Rabbi Moshe Dear, headmaster at Yeshiva Yavneh, echoed Starkman.
“Even though there was no direct threat to our school, for sure, our school is located across the street from an LAUSD public school, which made the decision a little easier,” Dear said in a phone interview.
The Yavneh leader expressed that the threat was troubling him on an emotional level.
“I think it’s sad we live in these times that schools, which are meant to be a safe and happy place, need to send children home because of these types of threats,” he said. “We hope and pray for better days.”
Press release from Patrick Boland regarding the LAUSD shutdown
Intelligence Committee Ranking Member Schiff Statement on School Closings
Washington, DC – Today, Rep.
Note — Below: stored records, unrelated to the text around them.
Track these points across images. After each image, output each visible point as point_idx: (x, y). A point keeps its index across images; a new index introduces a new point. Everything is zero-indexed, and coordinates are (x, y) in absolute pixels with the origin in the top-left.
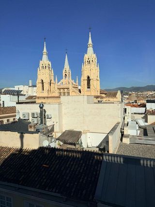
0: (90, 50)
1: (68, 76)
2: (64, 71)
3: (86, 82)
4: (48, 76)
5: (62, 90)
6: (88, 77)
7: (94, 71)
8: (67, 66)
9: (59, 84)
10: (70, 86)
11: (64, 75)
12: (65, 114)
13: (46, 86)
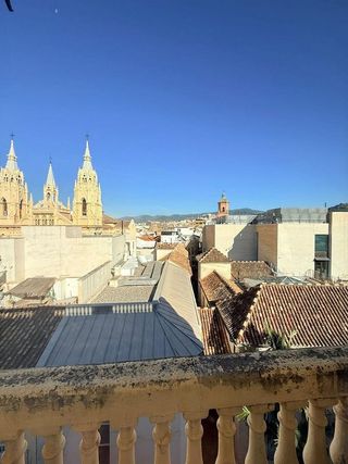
0: (87, 164)
1: (52, 196)
2: (45, 189)
3: (81, 206)
4: (16, 193)
5: (41, 216)
6: (84, 201)
7: (92, 193)
8: (51, 181)
9: (36, 206)
10: (55, 212)
11: (45, 194)
12: (29, 253)
13: (12, 209)
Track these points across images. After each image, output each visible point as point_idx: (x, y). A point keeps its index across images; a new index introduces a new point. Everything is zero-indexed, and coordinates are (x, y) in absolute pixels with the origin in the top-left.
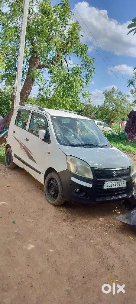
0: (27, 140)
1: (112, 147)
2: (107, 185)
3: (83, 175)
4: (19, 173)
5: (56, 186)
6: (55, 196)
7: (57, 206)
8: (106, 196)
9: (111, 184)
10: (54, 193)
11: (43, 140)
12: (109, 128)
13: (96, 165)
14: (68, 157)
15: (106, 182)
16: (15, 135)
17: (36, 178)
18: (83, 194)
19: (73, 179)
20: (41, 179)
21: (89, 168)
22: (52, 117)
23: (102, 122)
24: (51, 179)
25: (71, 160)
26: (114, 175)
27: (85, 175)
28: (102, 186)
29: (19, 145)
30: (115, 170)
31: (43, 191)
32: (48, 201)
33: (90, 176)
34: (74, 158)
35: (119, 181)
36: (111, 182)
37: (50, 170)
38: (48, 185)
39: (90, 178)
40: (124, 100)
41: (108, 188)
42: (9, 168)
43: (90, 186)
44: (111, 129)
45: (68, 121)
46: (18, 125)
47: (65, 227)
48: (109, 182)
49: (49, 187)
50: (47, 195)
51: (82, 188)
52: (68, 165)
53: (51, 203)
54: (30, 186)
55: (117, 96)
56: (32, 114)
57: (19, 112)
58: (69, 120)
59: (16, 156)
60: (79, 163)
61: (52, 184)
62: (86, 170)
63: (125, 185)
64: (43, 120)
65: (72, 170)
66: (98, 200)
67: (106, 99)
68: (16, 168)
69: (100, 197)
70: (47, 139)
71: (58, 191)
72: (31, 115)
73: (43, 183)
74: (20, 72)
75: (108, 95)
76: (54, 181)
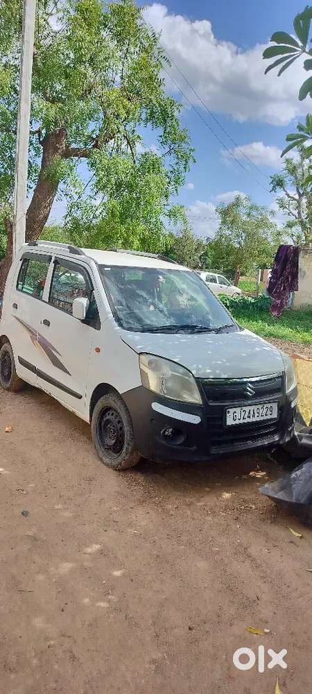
0: (47, 323)
1: (241, 329)
2: (235, 417)
3: (179, 396)
4: (34, 401)
5: (119, 426)
6: (117, 448)
7: (122, 470)
8: (232, 441)
9: (243, 413)
10: (114, 441)
11: (83, 321)
12: (233, 287)
13: (208, 372)
14: (142, 357)
15: (232, 411)
16: (18, 313)
17: (71, 409)
18: (181, 440)
19: (157, 407)
20: (82, 410)
21: (192, 380)
22: (101, 267)
23: (217, 275)
24: (106, 410)
25: (150, 363)
26: (248, 393)
27: (185, 396)
28: (223, 418)
29: (27, 335)
30: (251, 382)
31: (90, 438)
32: (101, 460)
33: (195, 398)
34: (157, 360)
35: (260, 407)
36: (244, 408)
37: (103, 390)
38: (100, 423)
39: (197, 402)
40: (263, 223)
41: (237, 422)
42: (8, 389)
43: (195, 419)
44: (239, 290)
45: (139, 276)
46: (24, 290)
47: (144, 517)
48: (238, 410)
49: (103, 427)
50: (98, 446)
51: (179, 426)
52: (143, 375)
53: (107, 465)
54: (59, 428)
55: (249, 215)
56: (56, 262)
57: (25, 260)
58: (141, 273)
59: (22, 362)
60: (167, 370)
61: (108, 421)
62: (185, 385)
63: (275, 415)
64: (80, 277)
65: (153, 385)
66: (214, 450)
67: (224, 222)
68: (24, 388)
69: (219, 443)
70: (92, 318)
71: (122, 435)
72: (52, 265)
73: (87, 420)
74: (22, 168)
75: (228, 214)
76: (112, 414)
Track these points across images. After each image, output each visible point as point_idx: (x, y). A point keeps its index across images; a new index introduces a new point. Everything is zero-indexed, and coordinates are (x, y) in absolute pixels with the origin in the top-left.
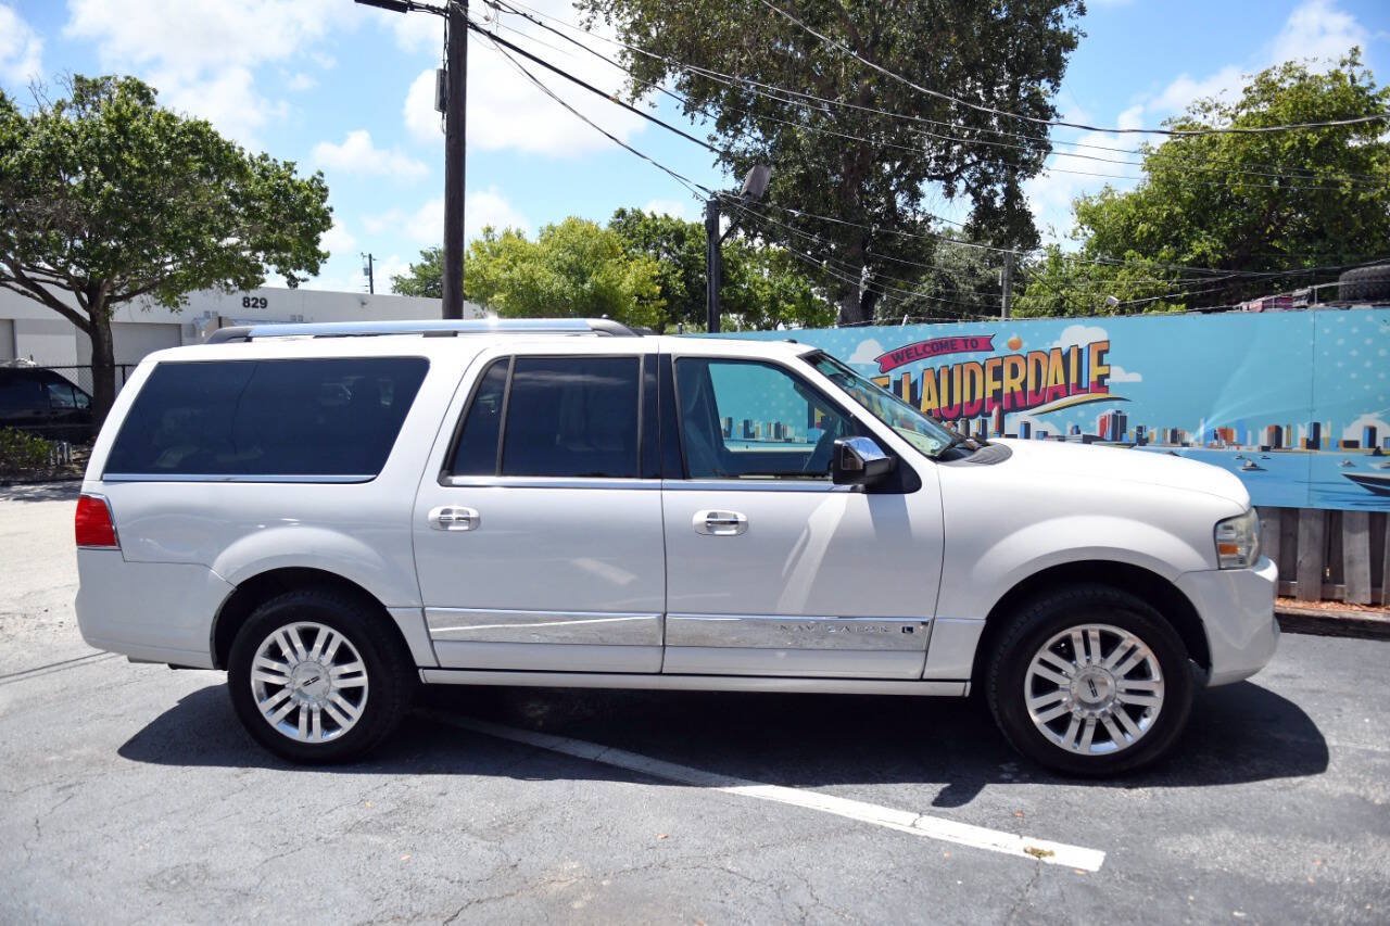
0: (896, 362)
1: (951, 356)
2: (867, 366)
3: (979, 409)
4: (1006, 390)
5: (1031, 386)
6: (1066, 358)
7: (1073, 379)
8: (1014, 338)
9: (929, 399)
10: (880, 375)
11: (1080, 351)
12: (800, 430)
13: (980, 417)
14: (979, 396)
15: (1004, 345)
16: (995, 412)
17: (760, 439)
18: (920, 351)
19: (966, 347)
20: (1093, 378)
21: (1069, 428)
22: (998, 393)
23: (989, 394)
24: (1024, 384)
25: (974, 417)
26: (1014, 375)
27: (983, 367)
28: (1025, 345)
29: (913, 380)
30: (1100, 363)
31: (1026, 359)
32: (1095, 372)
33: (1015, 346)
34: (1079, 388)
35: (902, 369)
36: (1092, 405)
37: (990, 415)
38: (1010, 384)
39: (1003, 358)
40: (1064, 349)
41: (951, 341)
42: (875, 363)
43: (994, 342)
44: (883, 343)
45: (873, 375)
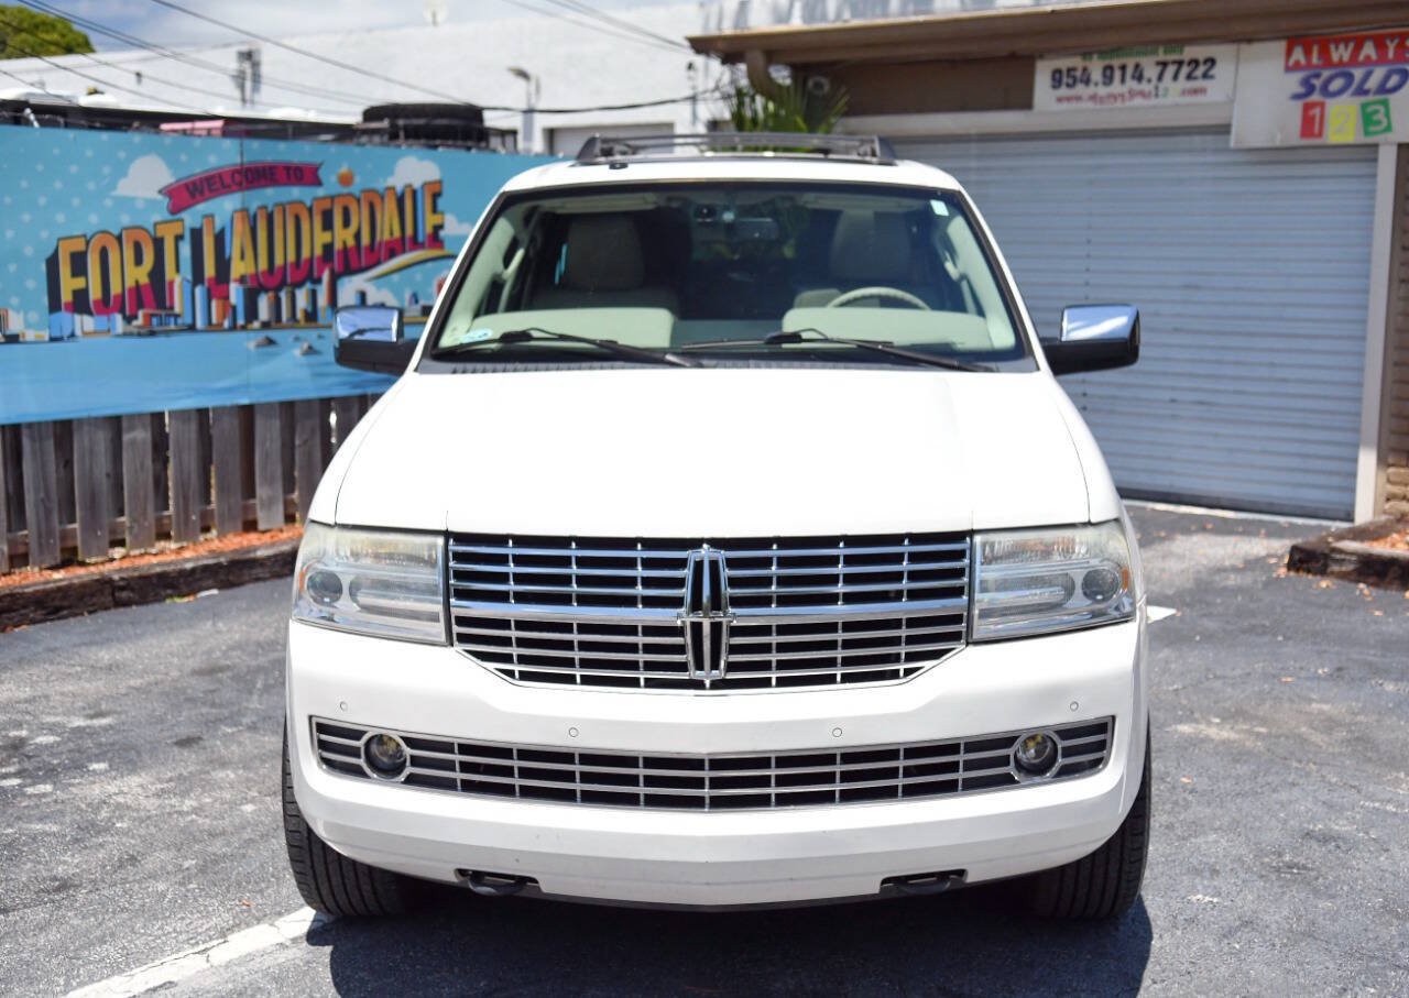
0: (193, 196)
1: (269, 191)
2: (148, 201)
3: (305, 273)
4: (338, 246)
5: (365, 240)
6: (400, 201)
7: (409, 231)
8: (344, 169)
9: (242, 257)
10: (170, 217)
11: (414, 193)
12: (34, 316)
13: (308, 286)
14: (305, 253)
15: (334, 179)
16: (326, 276)
18: (227, 181)
19: (289, 178)
20: (429, 230)
21: (407, 295)
22: (328, 248)
23: (318, 251)
24: (358, 236)
25: (300, 284)
26: (346, 223)
27: (310, 210)
28: (357, 180)
29: (218, 228)
30: (435, 210)
31: (358, 201)
32: (430, 221)
33: (346, 180)
34: (416, 244)
35: (202, 208)
36: (430, 265)
37: (318, 281)
38: (342, 237)
39: (332, 198)
40: (399, 189)
41: (271, 167)
42: (160, 197)
43: (322, 174)
44: (172, 163)
45: (157, 217)
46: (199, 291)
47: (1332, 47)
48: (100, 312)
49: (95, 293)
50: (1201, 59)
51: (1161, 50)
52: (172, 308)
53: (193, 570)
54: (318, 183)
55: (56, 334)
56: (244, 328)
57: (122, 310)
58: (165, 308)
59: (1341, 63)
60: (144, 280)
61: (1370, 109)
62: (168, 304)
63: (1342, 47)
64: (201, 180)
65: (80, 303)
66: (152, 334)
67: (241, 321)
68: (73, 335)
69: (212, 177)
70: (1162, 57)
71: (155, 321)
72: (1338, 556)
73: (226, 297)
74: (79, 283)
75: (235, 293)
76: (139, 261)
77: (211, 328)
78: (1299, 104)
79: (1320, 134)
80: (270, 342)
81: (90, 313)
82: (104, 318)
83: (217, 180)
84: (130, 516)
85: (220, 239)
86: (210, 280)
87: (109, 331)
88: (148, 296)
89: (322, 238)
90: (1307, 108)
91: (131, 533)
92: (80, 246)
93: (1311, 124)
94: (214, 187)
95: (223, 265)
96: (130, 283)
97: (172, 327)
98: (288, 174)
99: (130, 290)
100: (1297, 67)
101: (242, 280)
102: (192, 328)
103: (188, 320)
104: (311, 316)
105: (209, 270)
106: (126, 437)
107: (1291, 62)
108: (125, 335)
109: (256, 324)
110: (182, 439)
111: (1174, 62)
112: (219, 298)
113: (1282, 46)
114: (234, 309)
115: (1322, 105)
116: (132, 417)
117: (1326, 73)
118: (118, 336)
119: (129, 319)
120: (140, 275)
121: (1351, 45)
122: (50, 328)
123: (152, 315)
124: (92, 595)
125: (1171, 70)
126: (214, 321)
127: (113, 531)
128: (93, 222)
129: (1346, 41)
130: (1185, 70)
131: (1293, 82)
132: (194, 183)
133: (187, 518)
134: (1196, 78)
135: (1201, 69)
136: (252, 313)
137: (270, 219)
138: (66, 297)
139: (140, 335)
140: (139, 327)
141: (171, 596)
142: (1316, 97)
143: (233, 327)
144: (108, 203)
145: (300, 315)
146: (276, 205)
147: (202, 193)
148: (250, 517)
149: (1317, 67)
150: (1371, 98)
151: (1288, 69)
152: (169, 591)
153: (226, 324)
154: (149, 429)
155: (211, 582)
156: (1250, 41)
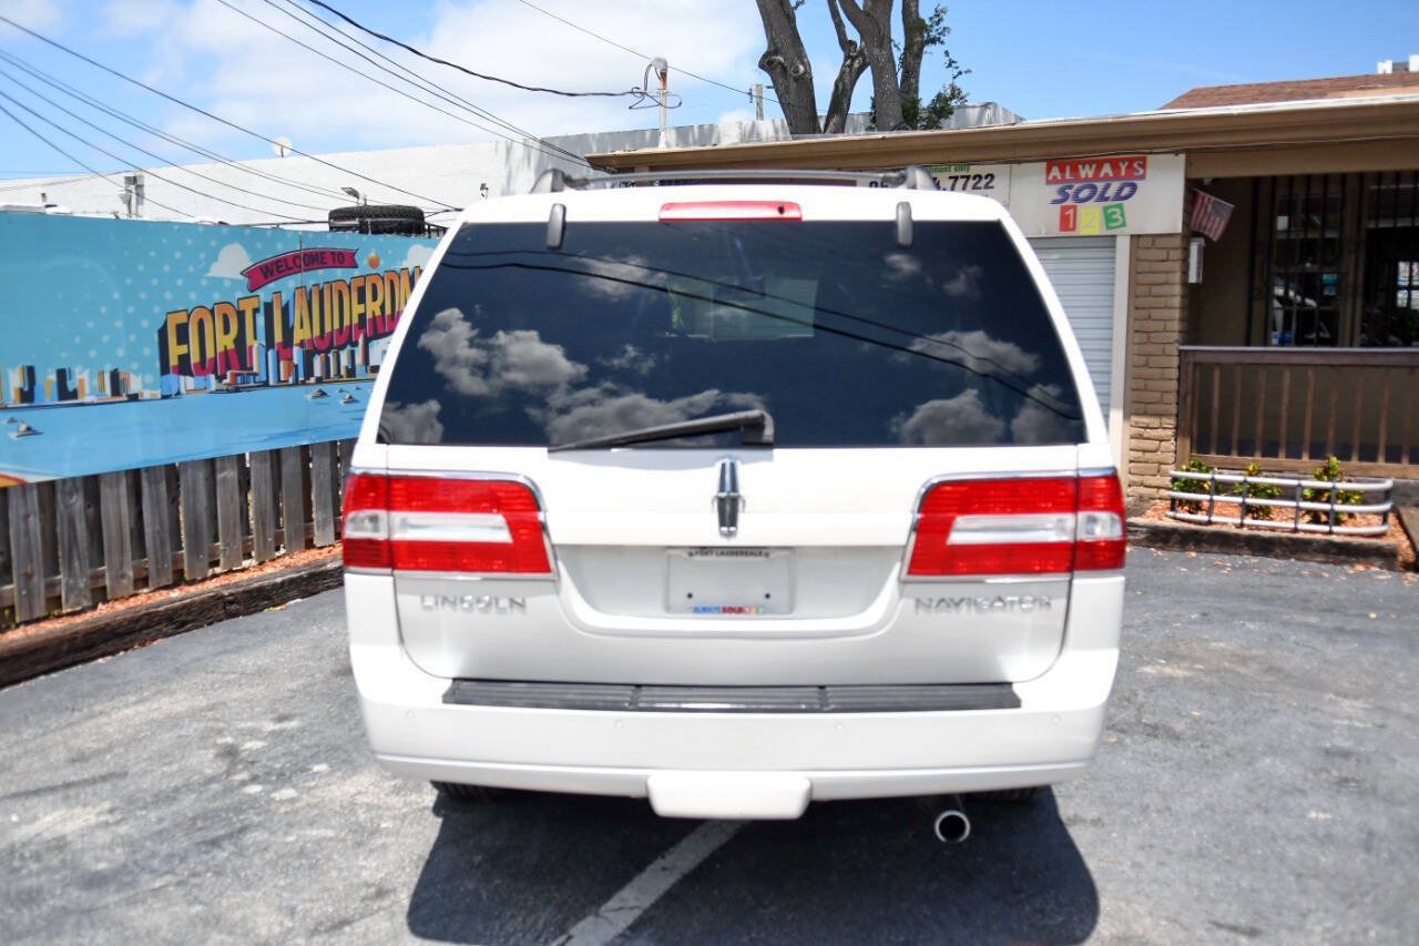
0: (266, 277)
1: (321, 272)
2: (233, 281)
3: (345, 338)
5: (388, 311)
6: (412, 279)
8: (372, 255)
9: (302, 327)
10: (249, 294)
12: (149, 379)
13: (349, 348)
14: (346, 322)
15: (365, 262)
16: (361, 340)
17: (87, 399)
18: (291, 264)
19: (334, 261)
22: (362, 317)
23: (355, 320)
24: (382, 308)
25: (342, 347)
26: (375, 298)
27: (349, 287)
28: (382, 262)
29: (284, 301)
31: (383, 279)
33: (374, 263)
35: (272, 286)
37: (355, 344)
38: (372, 308)
39: (365, 277)
40: (411, 270)
41: (322, 253)
42: (243, 278)
43: (357, 258)
44: (250, 250)
45: (239, 295)
46: (271, 353)
47: (1080, 167)
48: (199, 374)
49: (195, 358)
50: (984, 175)
51: (953, 168)
52: (251, 368)
53: (283, 583)
54: (356, 267)
55: (166, 393)
56: (303, 383)
57: (215, 372)
58: (246, 369)
59: (1087, 179)
60: (231, 346)
61: (1110, 211)
62: (248, 366)
63: (1087, 167)
64: (272, 264)
65: (184, 367)
66: (237, 390)
67: (301, 379)
68: (179, 393)
69: (279, 261)
70: (954, 174)
71: (239, 378)
72: (1131, 529)
73: (291, 359)
74: (183, 349)
75: (297, 355)
76: (227, 331)
77: (281, 383)
78: (1058, 206)
79: (1074, 229)
80: (323, 394)
81: (192, 375)
82: (201, 378)
83: (283, 263)
84: (224, 540)
85: (285, 311)
86: (278, 344)
87: (205, 388)
88: (234, 360)
89: (358, 309)
90: (1064, 209)
91: (224, 555)
92: (182, 318)
93: (1067, 222)
94: (281, 269)
95: (288, 332)
96: (220, 349)
97: (252, 384)
98: (334, 259)
99: (220, 354)
100: (1054, 181)
101: (301, 344)
102: (266, 384)
103: (264, 379)
104: (351, 372)
105: (278, 337)
106: (219, 476)
107: (1050, 178)
108: (218, 391)
109: (312, 380)
110: (260, 475)
111: (963, 177)
112: (285, 359)
113: (1044, 165)
114: (296, 366)
115: (1075, 207)
116: (223, 459)
117: (1076, 186)
118: (212, 393)
119: (220, 378)
120: (227, 342)
121: (1094, 166)
122: (161, 387)
123: (237, 375)
124: (210, 610)
125: (961, 182)
126: (282, 379)
127: (211, 555)
128: (193, 298)
129: (1090, 163)
130: (971, 182)
131: (1052, 192)
132: (266, 266)
133: (265, 541)
134: (980, 188)
135: (984, 182)
136: (309, 372)
137: (321, 293)
138: (173, 361)
139: (228, 391)
140: (229, 385)
141: (267, 606)
142: (1069, 202)
143: (296, 383)
144: (204, 283)
145: (343, 372)
146: (326, 283)
147: (272, 274)
148: (310, 537)
149: (1068, 181)
150: (1109, 203)
151: (1048, 182)
152: (266, 602)
153: (291, 381)
154: (236, 467)
155: (295, 592)
156: (1019, 162)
Adam Schiff (D-Burbank, CA), the Ranking Member of the House Permanent Select Committee on Intelligence, released the following statement after receiving a preliminary briefing:
“While we continue to gather information about the threat made against the Los Angeles and New York School Departments, the preliminary assessment is that it was a hoax or something designed to disrupt school districts in large cities. The investigation is ongoing as to where the threat originated from and who was responsible.
“The safety of our communities and particularly our young people is paramount. At the same time, in an environment in which it is very easy to transmit threats, real and otherwise, and when fear and disruption may be the goal as well as the effect, communities and law enforcement will need to make a difficult judgment as to how to respond in a variety of circumstances. The goal of the intelligence and federal law enforcement community should be to assist local authorities with as timely information as possible to help inform those judgments. I will continue to urge the intelligence and federal law enforcement community to share as much information as it can, as quickly as it is able.”